Abstract

The article gives a long-overdue consideration to a gendered narrative that until recently has been among discourses often excluded from historical scrutiny in the process of understanding and interpreting the Russian Revolutions of 1917. It is dedicated to American journalist Bessie Beatty, one of a dozen foreign correspondents who arrived in Russia to report on the history unfolding in the crumbling empire. The piece is a homage to Beatty's legacy of an ardent suffragist and devoted pacifist, whose life was effervescent with places, individuals, adventures, and events that would reverberate throughout the 20th century and beyond. Whether covering miners' unrest in Nevada, castigating the system for profiting from prostitutes' deplorable plight in San Francisco, or trying to decipher the convoluted social turmoil in revolutionary Petrograd, she would always manifest compassion and humanism, revealing the lives of individuals, rather than drawing an impersonal and generalized picture of the masses.

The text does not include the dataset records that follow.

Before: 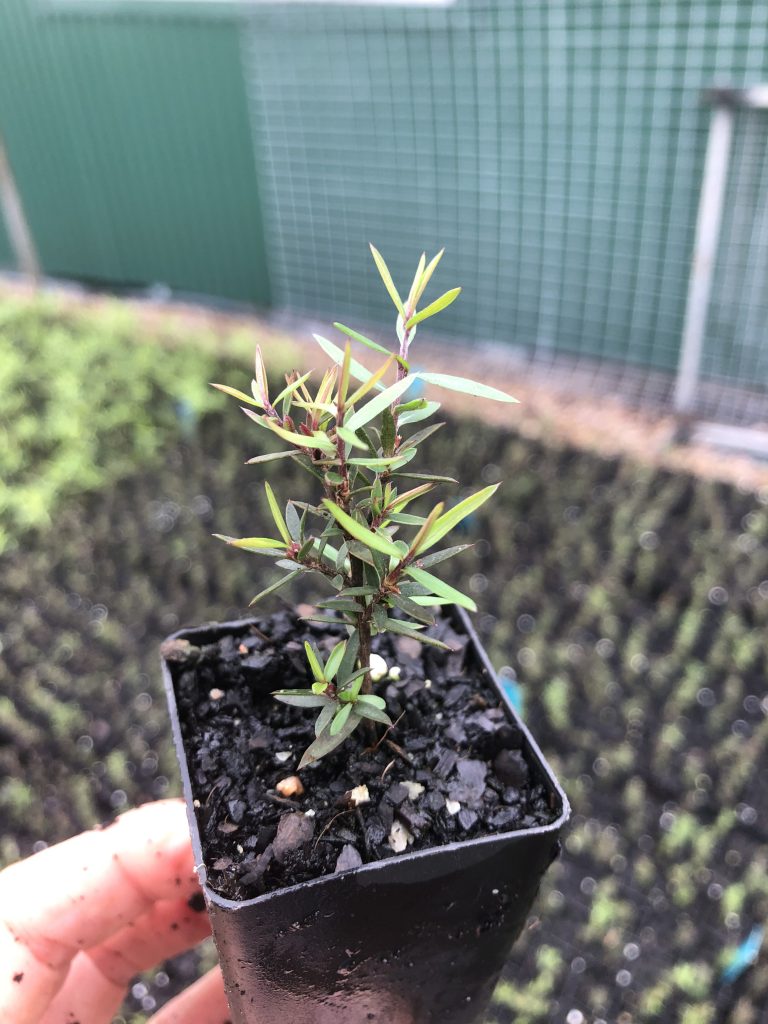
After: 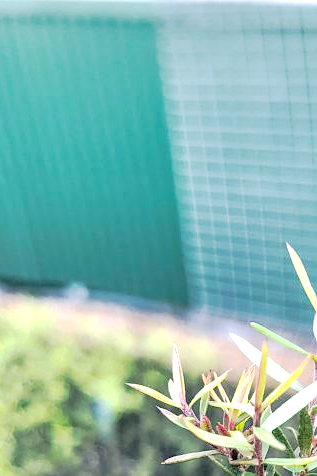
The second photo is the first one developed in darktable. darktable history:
local contrast: highlights 61%, detail 143%, midtone range 0.431
color balance rgb: power › luminance -7.817%, power › chroma 1.1%, power › hue 217.68°, global offset › luminance -0.357%, perceptual saturation grading › global saturation 31.32%
tone curve: curves: ch0 [(0, 0.006) (0.037, 0.022) (0.123, 0.105) (0.19, 0.173) (0.277, 0.279) (0.474, 0.517) (0.597, 0.662) (0.687, 0.774) (0.855, 0.891) (1, 0.982)]; ch1 [(0, 0) (0.243, 0.245) (0.422, 0.415) (0.493, 0.495) (0.508, 0.503) (0.544, 0.552) (0.557, 0.582) (0.626, 0.672) (0.694, 0.732) (1, 1)]; ch2 [(0, 0) (0.249, 0.216) (0.356, 0.329) (0.424, 0.442) (0.476, 0.483) (0.498, 0.5) (0.517, 0.519) (0.532, 0.539) (0.562, 0.596) (0.614, 0.662) (0.706, 0.757) (0.808, 0.809) (0.991, 0.968)], preserve colors none
shadows and highlights: on, module defaults
tone equalizer: -8 EV -0.412 EV, -7 EV -0.417 EV, -6 EV -0.37 EV, -5 EV -0.259 EV, -3 EV 0.208 EV, -2 EV 0.347 EV, -1 EV 0.379 EV, +0 EV 0.421 EV, edges refinement/feathering 500, mask exposure compensation -1.57 EV, preserve details no
contrast brightness saturation: brightness 0.273
crop and rotate: left 10.911%, top 0.083%, right 47.776%, bottom 53.401%
sharpen: radius 1.051, threshold 0.945
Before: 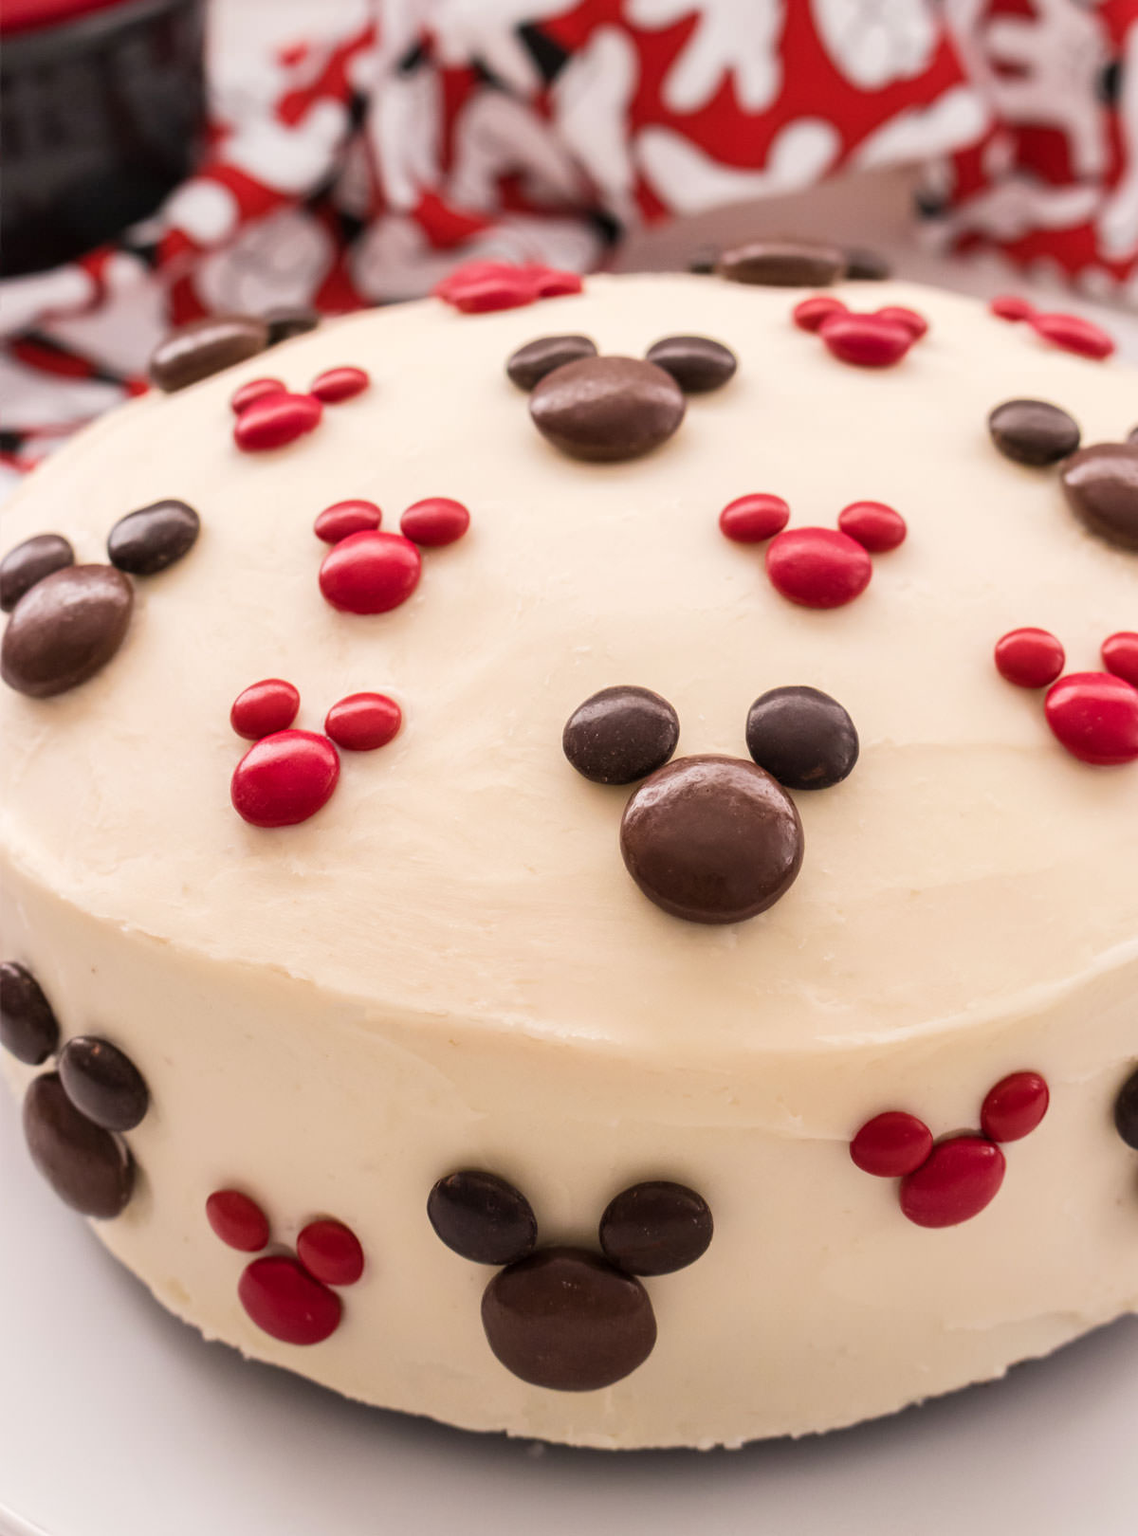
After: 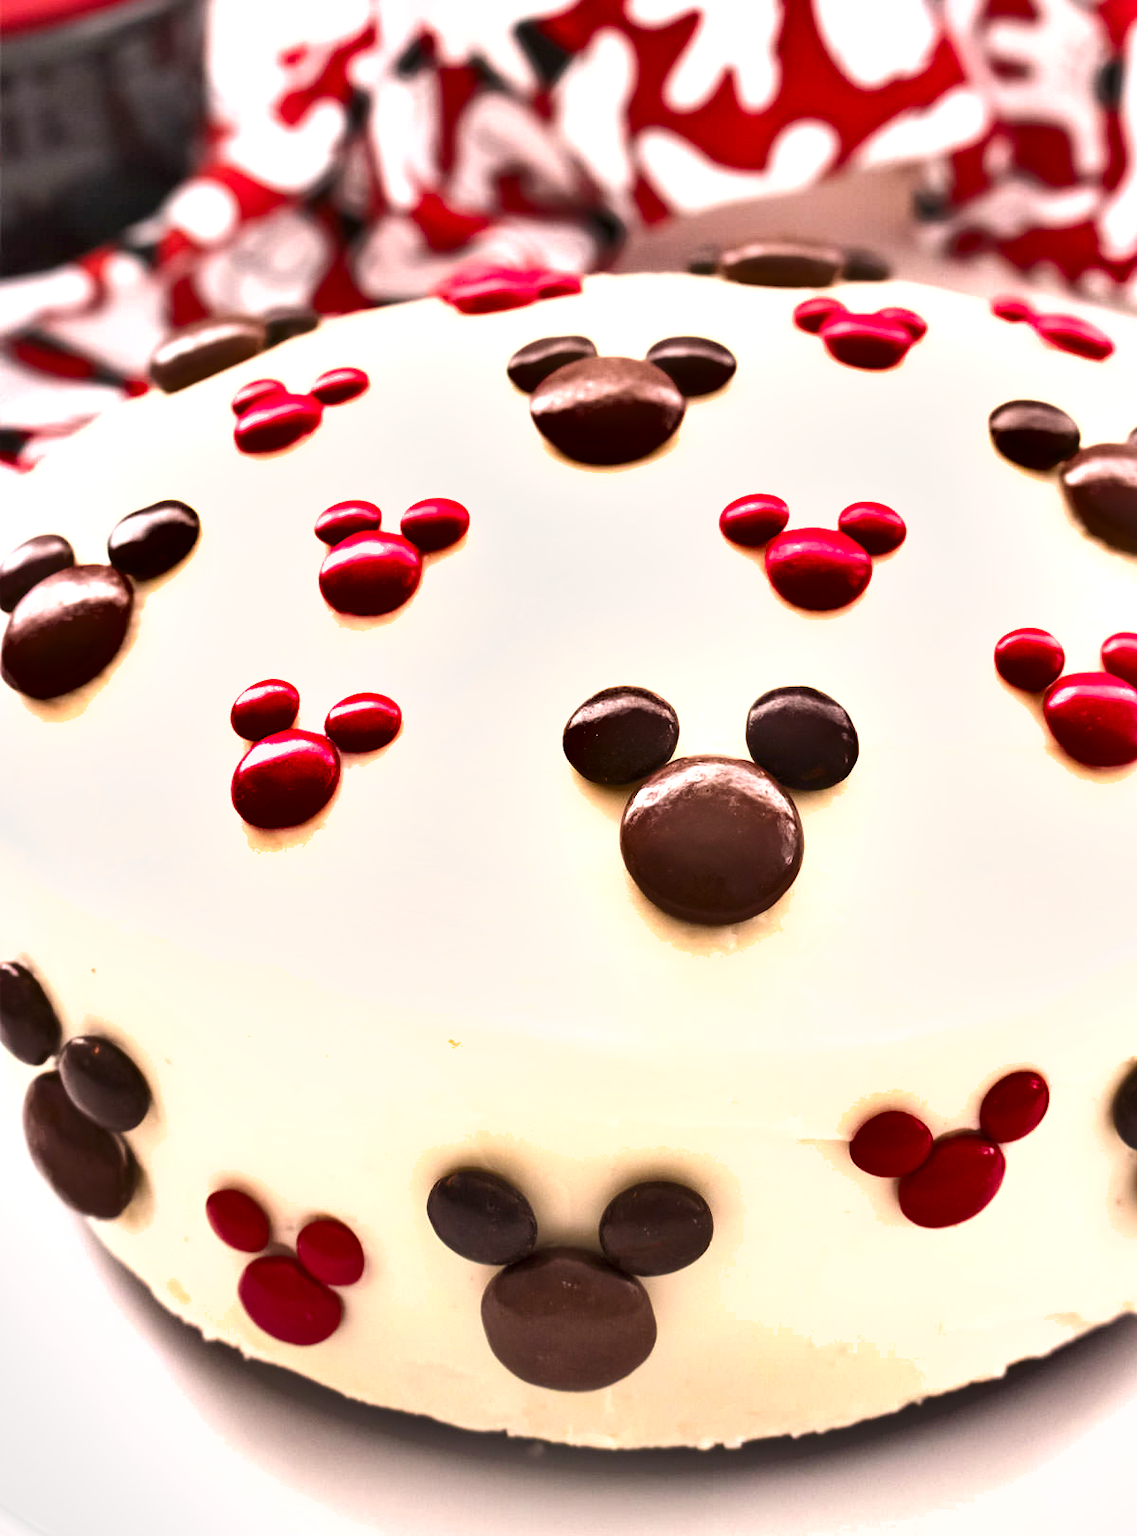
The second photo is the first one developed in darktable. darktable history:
exposure: exposure 1.071 EV, compensate highlight preservation false
shadows and highlights: soften with gaussian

Most importantly, the author strives to prevent Beatty's work from oblivion and amplify her opposition to war, the heavy toll of which she first witnessed reporting from the Russian front a century ago, when she exposed pervasive human suffering, denounced the lust for blood, and lamented the total deprivation of human dignity. While it may not bring to naught an ever-growing anguish in the face of current precarious rivalries and never-ending gnawing strife, it may help to revive Beatty's hope that "the muddled old world" would be once remade "upon a basis of human freedom and safety".